Non rilevano, inoltre, nel caso concreto, al fine di ritenere integrata l'ipotesi della giusta causa di licenziamento prevista dalla lett. n) dell'art. 40 del CCNL, come sostiene la società resistente, le due precedenti sanzioni disciplinari del rimprovero verbale, non rientrante nel precedente art. 39, che si riferisce solo alle ammonizioni scritte, oltre che alle multe e sospensioni (insomma a sanzioni che, in quanto più gravi, richiedono la previa contestazione disciplinare) e quella della multa di due ore per una irregolarità riscontrata circa un permesso (r.o.l.) fruito a novembre 2022, attesa la non particolare gravità dell'inadempimento imputato alla anche in considerazione delle giustificazioni Pt_1 dalla stessa addotte (problemi di salute della figlia).

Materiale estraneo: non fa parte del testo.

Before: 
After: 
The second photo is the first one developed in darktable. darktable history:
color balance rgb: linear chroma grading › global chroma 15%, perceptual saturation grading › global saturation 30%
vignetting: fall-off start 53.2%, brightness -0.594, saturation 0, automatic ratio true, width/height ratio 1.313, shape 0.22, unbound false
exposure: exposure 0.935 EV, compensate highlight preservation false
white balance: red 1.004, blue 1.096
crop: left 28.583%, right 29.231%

Trattasi comunque di una irregolarità del tutto diversa da quella che le è stata imputata con il licenziamento in esame per cui non può neppure parlarsi di recidiva.
D'altro canto, la mera reiterazione dell'illecito, pur rilevando ai fini della valutazione della gravità del comportamento tenuto dal lavoratore, non può determinare la mancata considerazione della graduazione delle condotte di rilievo disciplinare contemplata dai contratti collettivi, di cui il giudice deve tenere conto per disposto normativo (da ultimo, Cass. n. 19868 del 2023).

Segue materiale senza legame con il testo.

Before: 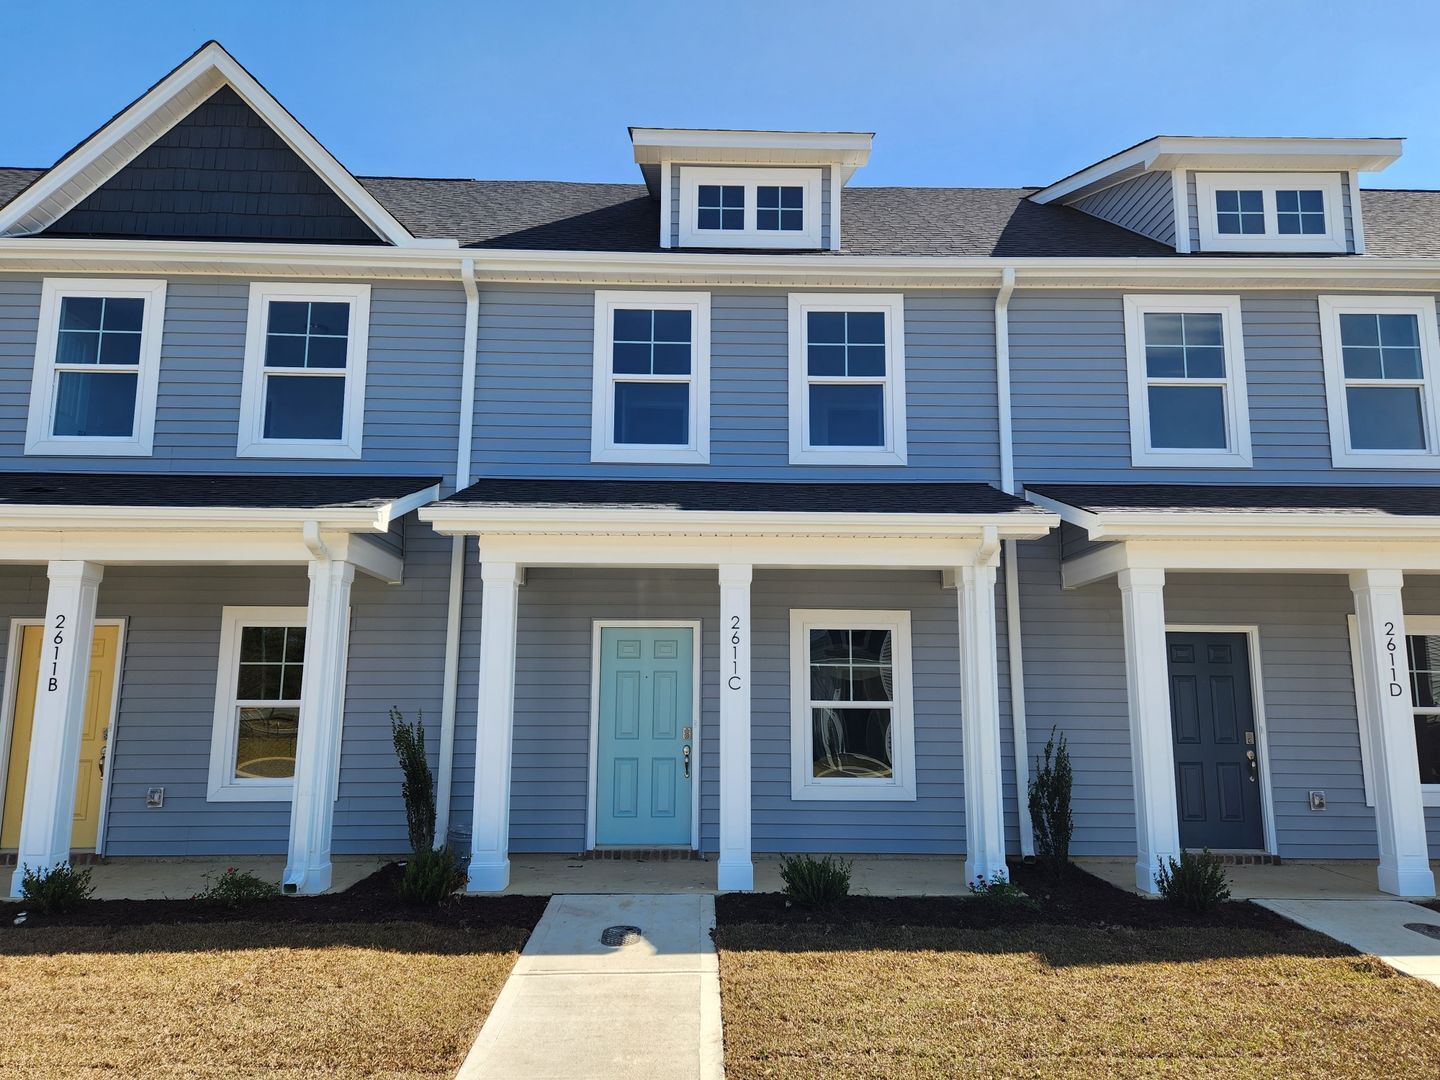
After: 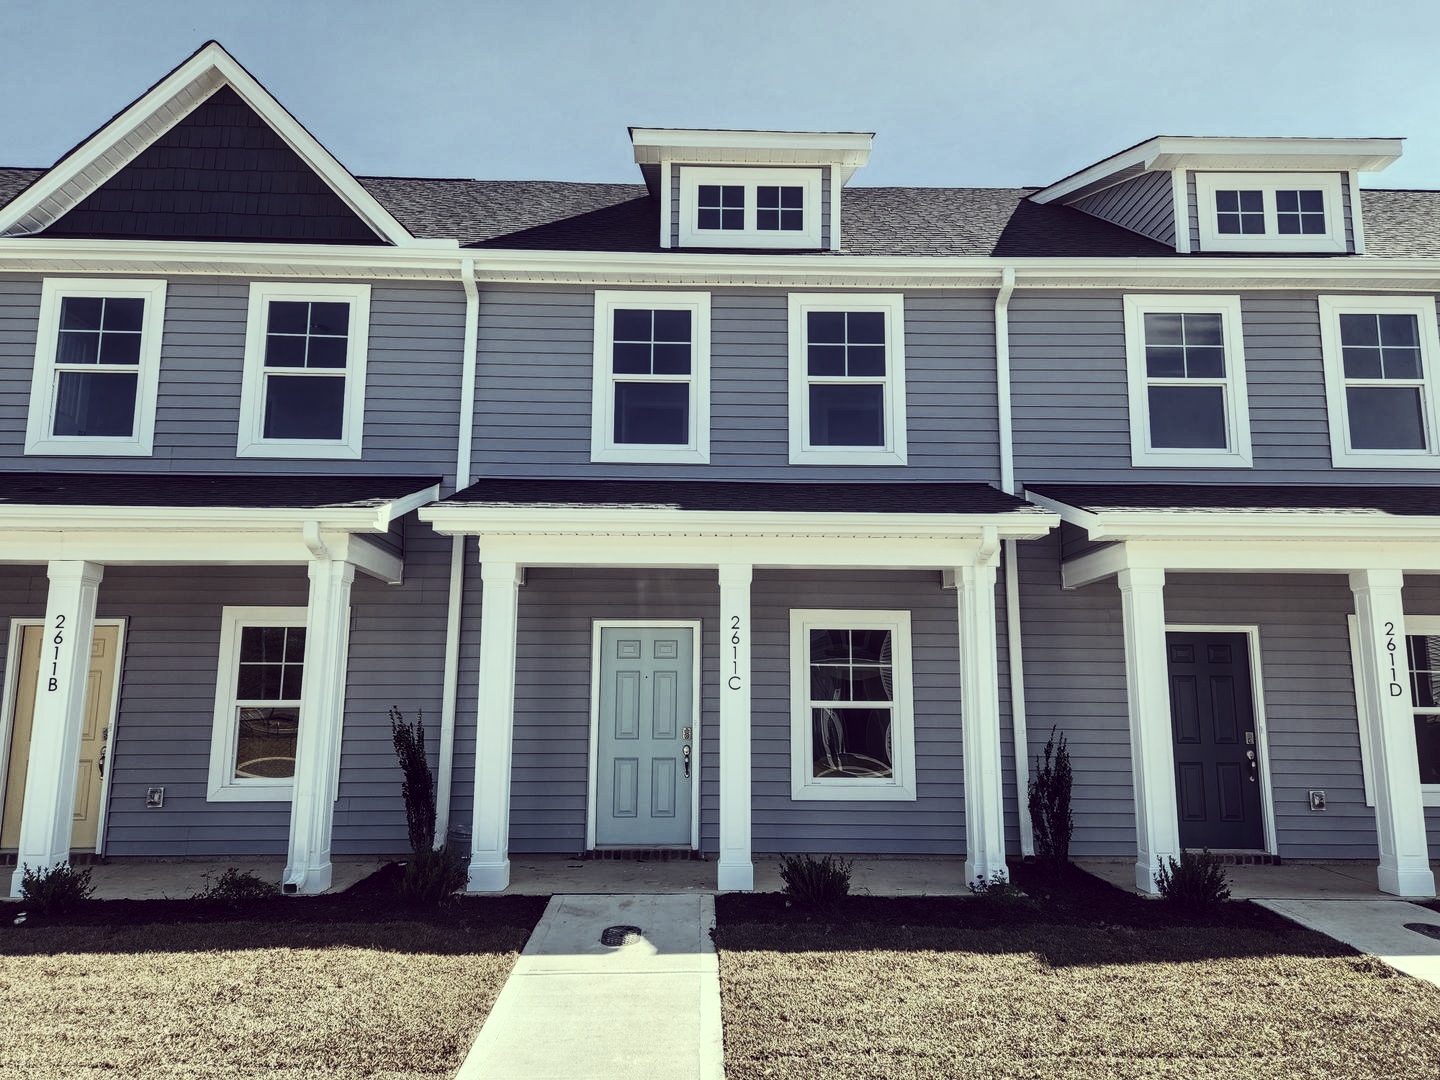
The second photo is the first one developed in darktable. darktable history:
color correction: highlights a* -20.17, highlights b* 20.27, shadows a* 20.03, shadows b* -20.46, saturation 0.43
contrast brightness saturation: contrast 0.28
local contrast: on, module defaults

Neppure può ritenersi che la irregolare attestazione sullo scontrino sia riconducibile alla lettera a) del medesimo art. 40, che sanziona la “trascuratezza nell'adempimento degli obblighi contrattuali o di regolamento interno, quando siano già stati comminati i provvedimenti disciplinari di cui all'articolo precedente, trascuratezza del tutto insussistente nel caso in esame.
Dalle osservazioni sinora esposte, assorbita ogni ulteriore doglianza, discende che, in riforma dell'impugnata sentenza, deve essere dichiarata l'illegittimità del recesso datoriale che va annullato, con conseguente condanna della società appellata, ai sensi del 4° comma dell'art. 18 stat. lav., alla reintegra in servizio della dipendente ed al pagamento di una indennita' risarcitoria commisurata all'ultima retribuzione globale di fatto nella misura di legge.
Le spese di lite del doppio grado di giudizio seguono la soccombenza per metà e sono liquidate come in dispositivo, mentre per l'altra metà di compensano stante il diverso esito del giudizio e le ragioni della presente decisione.
P.Q.M.
La Corte così provvede: Accoglie l'appello e per l'effetto, in riforma dell'impugnata sentenza, dichiara l'illegittimità del licenziamento impugnato, che va annullato, e condanna la società resistente alla reintegrazione della nel posto di lavoro e al pagamento di un'indennità Pt_1 risarcitoria commisurata all'ultima retribuzione globale di fatto dal giorno del licenziamento sino a quello dell'effettiva reintegrazione, nella misura non superiore a dodici mensilità, nonchè al versamento dei contributi previdenziali e assistenziali dal giorno del licenziamento sino a quello della effettiva reintegrazione.
Condanna la società appellata al pagamento delle spese del doppio grado che si liquidano per metà in € 2.000,00 per ciascun grado, oltre IVA, CPA e spese generali come per legge, con attribuzione al all'avv. Felice Bianco dichiaratosi antistatario. Compensa l'altra metà.